A Scafati fu un totale dominio di Rimini che stravinse 92-79 con un Marini da 20 punti e un Denegri da 19, oltre all’aiuto di Ogden, Tomassini e Simioni.
LA CHIAVE
Scafati e Rimini sono due squadre molto simili tra loro. Ottimi attacchi, dove la palla gira, e dove si segna tantissimo da tre. Scafati prima sia per media punti, 84 a gara, che per percentuali da tre, 39%, con 11 triple a partita segnate. Sono due squadre simili, Scafati dovrà sfruttare l’entusiasmo e la grande motivazione che ha, oltre a cercare di limitare il più possibile palle perse, seconda in questa statistica in A2, o essere più brava a rimbalzo, soprattutto nella zona offensiva. La difficoltà più grande potrebbe essere quella di limitare Gora Camara, che all’andata giocò male ma che potrebbe essere l’ago della bilancia di questa sfida.
IL PERICOLO PUBBLICO
Pierpaolo Marini è il giocatore simbolo di questa squadra, quando lui gioca male, Rimini perde, lo si può vedere nelle sconfitte a Cividale, 7 punti di Marini, a Roseto, 10 punti, Verona 9 punti, Fortitudo appena 13 e altri esempi.

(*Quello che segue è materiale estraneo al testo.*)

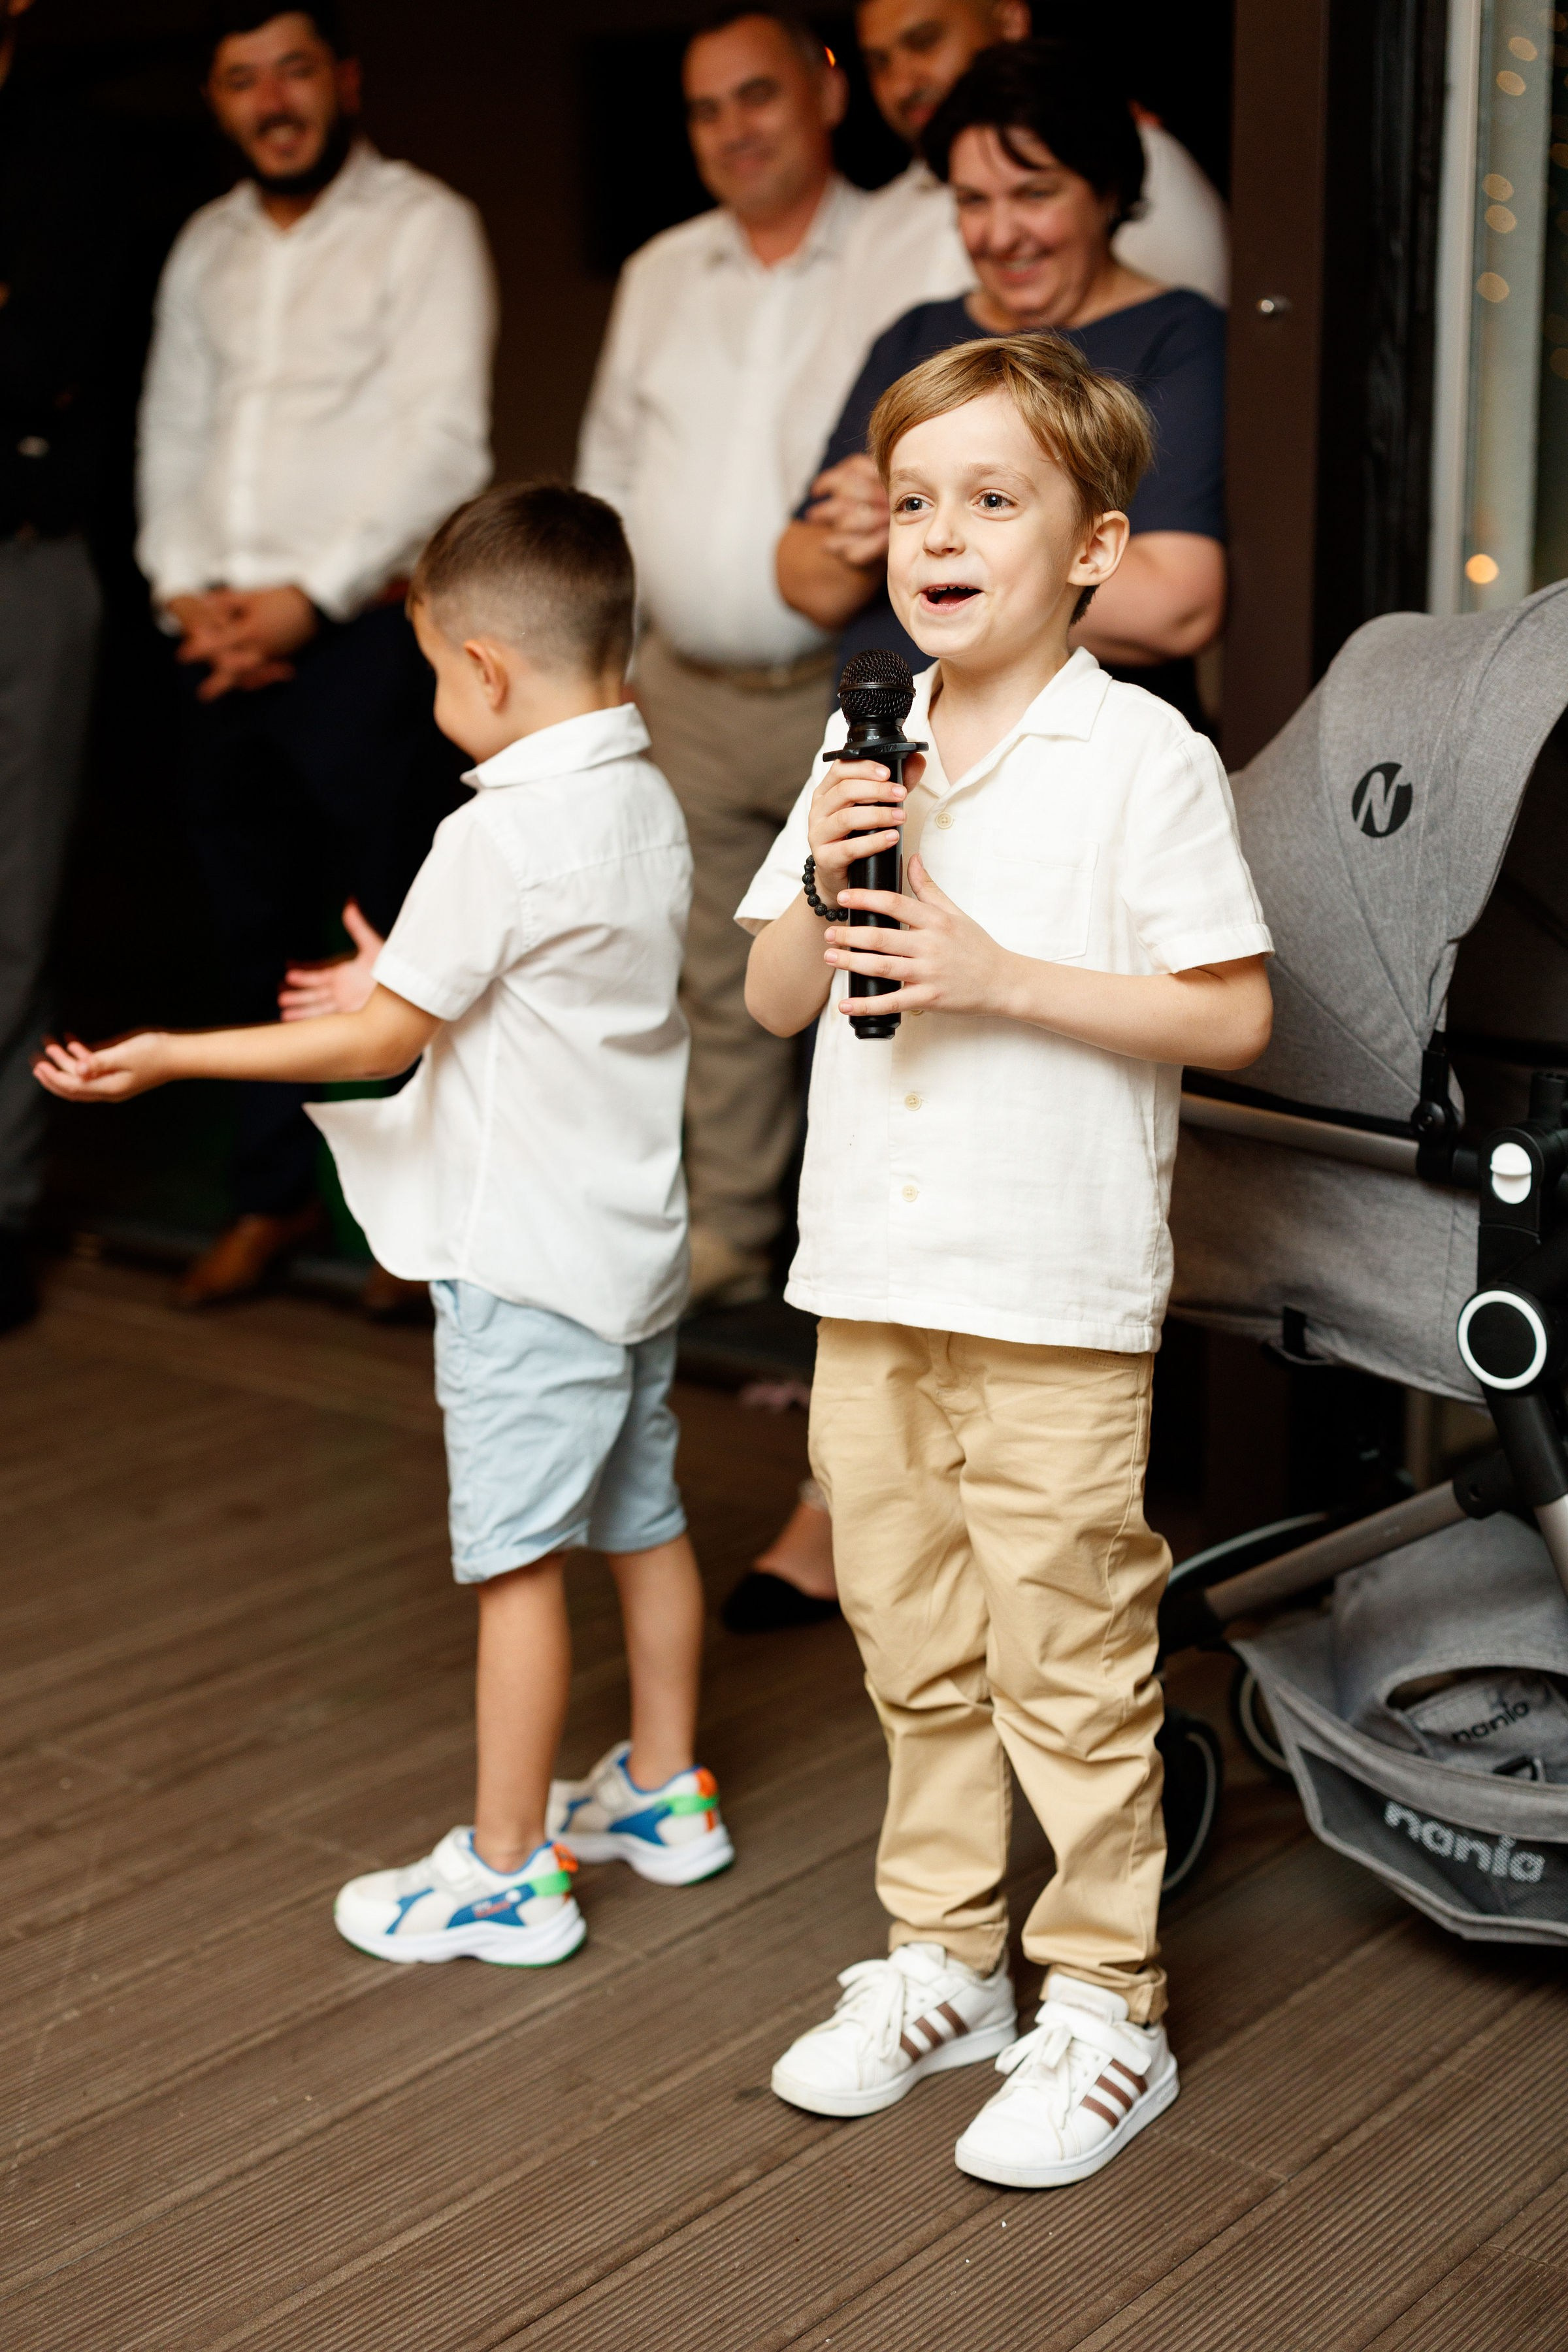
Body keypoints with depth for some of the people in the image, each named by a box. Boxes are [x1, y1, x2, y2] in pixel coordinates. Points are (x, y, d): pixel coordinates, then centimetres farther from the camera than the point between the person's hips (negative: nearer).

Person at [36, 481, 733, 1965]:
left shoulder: (500, 836, -21)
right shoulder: (649, 803, 5)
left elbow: (381, 1039, -17)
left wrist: (166, 1057, -11)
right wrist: (401, 985, 26)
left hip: (525, 1259, -9)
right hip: (635, 1237, 9)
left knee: (517, 1560, 0)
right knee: (642, 1520, 19)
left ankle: (505, 1873, 10)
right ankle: (663, 1795, 34)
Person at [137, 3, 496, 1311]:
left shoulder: (424, 225, -1)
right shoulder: (207, 248, 17)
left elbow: (445, 439, -10)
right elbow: (173, 430, 17)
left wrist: (311, 594, -13)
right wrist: (186, 587, 0)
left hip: (364, 629, -5)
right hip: (229, 642, 6)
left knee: (402, 931, -2)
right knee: (260, 928, 9)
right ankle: (278, 1193, 20)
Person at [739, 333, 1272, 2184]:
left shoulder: (1146, 759, -8)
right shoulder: (860, 752, 9)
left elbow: (1234, 1014, -11)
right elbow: (774, 999, 13)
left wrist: (1002, 976, -18)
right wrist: (824, 887, -8)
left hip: (1056, 1297, -6)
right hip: (870, 1280, 6)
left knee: (1070, 1662, 3)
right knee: (913, 1646, 17)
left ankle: (1104, 2004, 19)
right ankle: (942, 1960, 33)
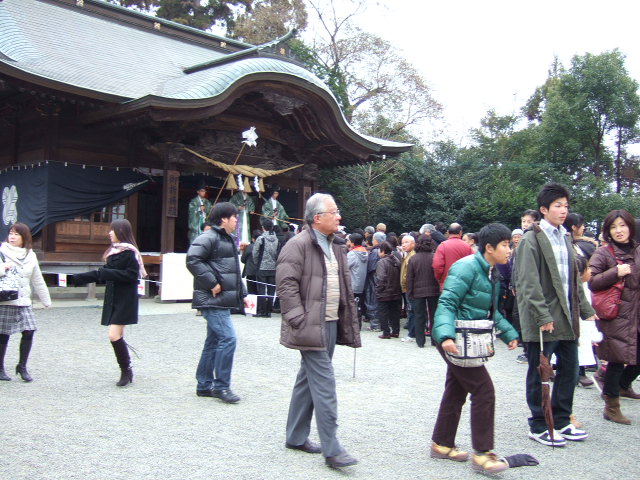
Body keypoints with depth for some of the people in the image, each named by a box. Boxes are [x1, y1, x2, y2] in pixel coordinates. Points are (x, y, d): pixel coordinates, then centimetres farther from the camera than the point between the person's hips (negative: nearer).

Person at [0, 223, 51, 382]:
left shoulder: (30, 255, 10)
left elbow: (38, 280, 15)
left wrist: (46, 301, 17)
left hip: (24, 302, 3)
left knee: (29, 332, -5)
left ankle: (22, 366, 12)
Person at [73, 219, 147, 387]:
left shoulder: (129, 252, -12)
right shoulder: (114, 251, 14)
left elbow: (132, 275, -19)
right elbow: (102, 274, 20)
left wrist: (107, 273, -18)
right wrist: (79, 278, 18)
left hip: (124, 300, -8)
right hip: (113, 298, 8)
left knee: (114, 336, -13)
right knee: (117, 336, 8)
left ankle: (126, 370, 2)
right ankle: (126, 371, 16)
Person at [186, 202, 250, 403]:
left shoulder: (228, 240, 21)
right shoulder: (209, 238, -12)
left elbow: (234, 272, 28)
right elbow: (193, 260, -24)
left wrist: (242, 294, 23)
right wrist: (212, 283, -22)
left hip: (223, 301, 10)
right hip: (213, 300, -10)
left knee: (214, 341, 14)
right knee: (228, 338, -14)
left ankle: (204, 385, 22)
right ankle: (221, 386, -6)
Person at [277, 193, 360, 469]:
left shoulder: (335, 248, 16)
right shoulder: (298, 245, -11)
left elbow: (344, 288, 20)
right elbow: (286, 285, -17)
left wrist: (347, 322, 14)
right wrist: (300, 321, -21)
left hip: (331, 324, 9)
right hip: (312, 326, -9)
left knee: (308, 380, 15)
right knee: (324, 383, -9)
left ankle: (296, 437, 26)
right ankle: (331, 449, -4)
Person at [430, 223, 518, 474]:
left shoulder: (490, 272, 11)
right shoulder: (466, 268, -19)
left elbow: (491, 312, 22)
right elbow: (446, 304, -25)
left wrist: (509, 333, 13)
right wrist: (446, 336, -38)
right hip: (455, 340, -10)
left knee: (456, 391, 16)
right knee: (484, 391, -10)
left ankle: (442, 444, 29)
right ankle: (482, 453, -1)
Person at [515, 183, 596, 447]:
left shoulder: (564, 238, 15)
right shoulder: (532, 240, -10)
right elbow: (529, 284, -16)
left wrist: (586, 311, 16)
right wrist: (542, 316, -20)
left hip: (567, 318, 8)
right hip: (543, 321, -8)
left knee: (569, 371, 13)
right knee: (539, 373, 3)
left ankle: (561, 422, 27)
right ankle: (539, 427, 14)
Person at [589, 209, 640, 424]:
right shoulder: (603, 253, -5)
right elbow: (592, 282, -11)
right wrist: (616, 272, -20)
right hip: (615, 316, -6)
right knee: (617, 360, -5)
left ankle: (622, 386, 41)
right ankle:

E’ un giocatore che sposta tantissimo, anche se non è l’unico visto anche l’apporto di Denegri. 14.1 punti, 4.2 rimbalzi e 3.1 assist, statistiche migliorate dallo scorso anno mantenendo ancora più costanza. Classe 1993, non gioca tantissimo in campo, appena 28.5 minuti a partita, ma ha ottime percentuali, 49% da due e 44% dal campo.
IL DUELLO
La sfida tra i due ex LBA, Bruno Mascolo e Davide Denegri, uno arriva da Treviso, l’altro da Tortona. Denegri sta viaggiando a 13 punti e 4.4 rimbalzi di media, tirando il 50% da due. Mascolo 14.3 punti, 5.6 rimbalzi e 5.2 assist (quinto in A2), con il 48% dal campo. Due giocatori di altissimo livello che hanno aumentato la competitività nel campionato. Le loro prestazioni cambiano l’esito della gara. Mascolo all’andata segnò 12 punti contro i 19 di Denegri che vinse questa sfida, vediamo se questa volta il capitano gialloblu si prenderà la sua rivincita.
IL GIUDIZIO E IL PRONOSTICO DI BM
Scafati si gioca tutto in questa partita, sarebbe la conclusione più bella di un campionato incredibile e dopo una rimonta pazzesca e impensabile fino a due mesi fa. Rimini si gioca la possibilità di andare diretta ai playoff, guardando agli altri campi. Sicuramente sarà un gran bel big match, nessuna delle due squadre, per ovvi motivi, si tirerà indietro. Speriamo di assistere ad una bella partita, Scafati è in forma ma Rimini avrà voglia di rovinare la festa ai gialloblu.